Tag Archives: civilisational myopia

Insight, foresight, moresight…

… the clock on the wall reads a quarter past midnight.

The world won’t wait for us to sort our civilisational shit out; even if you don’t believe that we’ve made the planet a less safe place for ourselves through our own actions, today’s events are a reminder that we have always lived on the sufferance of circumstance, and that bad things aren’t reserved for bad people, or even simply people we don’t care about.

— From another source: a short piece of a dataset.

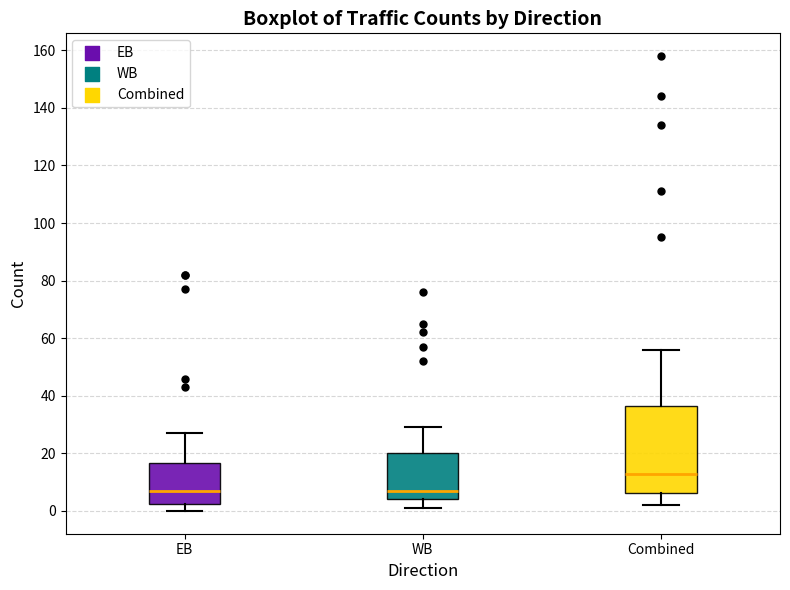

Where is the lower edge of the box for WB on the y-axis? The values are not printed on the chart, so give them approximately, as read against the axis.

4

The Earth is a sphere, folks. There’s only so far you can run, or so far you push everyone else away. One tiny lifeboat in an infinite ocean. Meanwhile, there’s a million and one ways we could be wiped out of existence with little or no warning, by nothing more than the blind unknowing caprice of a random universe. In the face of that risk, what are we doing? We’re working out ways of making ever greater profits out of those less fortunate than ourselves, arguing over who spilled the petrol rather than mopping it up, fiddling while the kids run around in the haylofts of Rome playing with matches.

Some days I really feel like we deserve to go extinct. Evolution should select pretty strongly against civilisational myopia, if I understand it correctly.

But look again and see all the amazing things we’ve achieved, in a span of time so tiny by comparison to the lifespan of our own solar system (let alone the universe) that it’s almost unmeasurable. Look at all the risks we’ve already invented our way past, all the demons we’ve already conquered. There’s very few threats facing us that we couldn’t defeat easily with a bit of collective will and determination, and the few that aren’t amenable to that sort of fixing can be significantly reduced by getting our act together sufficiently that we’re no longer dependent on the fragile life-support cradle that nurtured us this far.

Make no mistake: the greatest solvable extant threat to a human future is humanity itself. Divided we stand, united we fall.

It doesn’t have to be like this, it really doesn’t. Perhaps that makes me a foolish optimist, an idealistic dreamer, a naive child scared of the “grown up” world. Well, so be it. It’s either that or give up entirely… and as tempting as that is on an almost daily basis, I’m not ready to quit just yet.